Kansas Supreme Court rejects teachers union lawsuit
The Kansas Supreme Court has rejected a lawsuit from the state’s largest teachers union against a 2014 law that weakened a job protection for teachers.
In 2014, the Legislature eliminated a state mandate that public school teachers receive administrative hearings before they can be fired. The legislation was coupled with a larger school finance bill.
The Kansas National Education Association challenged the provision eliminating the mandated protection for teachers on the grounds that the bill violated the one-subject rule, which prohibits legislation from covering multiple topics.
A Shawnee County judge rejected the suit in 2015, concluding that the bill dealt with one subject of education even though it included both policy and appropriations. The Kansas Supreme Court affirmed that ruling Friday.
Individual school districts still have the power to conduct administrative hearings and some, such as the Wichita school district, have chosen to do that. Several districts around the state have fired teachers without hearings since the adoption of the new law.

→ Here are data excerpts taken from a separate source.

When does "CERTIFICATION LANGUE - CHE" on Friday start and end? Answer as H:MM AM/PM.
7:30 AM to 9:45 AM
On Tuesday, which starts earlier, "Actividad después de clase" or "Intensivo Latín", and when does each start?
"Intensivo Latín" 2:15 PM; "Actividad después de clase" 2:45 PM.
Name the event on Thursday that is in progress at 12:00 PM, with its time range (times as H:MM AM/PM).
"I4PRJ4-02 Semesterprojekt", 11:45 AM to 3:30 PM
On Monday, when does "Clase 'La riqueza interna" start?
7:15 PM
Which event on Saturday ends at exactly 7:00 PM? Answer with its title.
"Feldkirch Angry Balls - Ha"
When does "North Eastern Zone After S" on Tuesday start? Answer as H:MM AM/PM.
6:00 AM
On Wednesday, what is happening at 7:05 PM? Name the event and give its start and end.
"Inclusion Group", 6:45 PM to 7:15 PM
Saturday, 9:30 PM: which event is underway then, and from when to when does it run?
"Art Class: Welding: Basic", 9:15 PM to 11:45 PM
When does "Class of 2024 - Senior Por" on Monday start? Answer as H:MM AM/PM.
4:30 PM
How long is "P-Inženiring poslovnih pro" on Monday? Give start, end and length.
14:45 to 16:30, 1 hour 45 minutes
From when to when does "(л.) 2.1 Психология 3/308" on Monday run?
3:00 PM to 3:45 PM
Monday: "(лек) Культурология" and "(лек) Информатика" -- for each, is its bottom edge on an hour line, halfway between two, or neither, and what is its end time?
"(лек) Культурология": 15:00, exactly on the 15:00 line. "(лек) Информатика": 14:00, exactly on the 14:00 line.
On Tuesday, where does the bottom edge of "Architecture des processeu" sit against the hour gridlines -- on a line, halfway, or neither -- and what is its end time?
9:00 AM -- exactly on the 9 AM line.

The Supreme Court’s ruling noted that the KNEA “decries the adverse impact it alleges results to its members and public education” through the policy, but concluded that “the wisdom of the public policy choices reflected in any individual part of a bill is irrelevant to whether the legislation as a whole contains more than one subject.”
KNEA said it would continue to try to restore “statutory due process rights for non-probationary teachers in Kansas. We believe that this fundamental right enables professional educators to advocate fully for their students without fear of punitive reprisal.”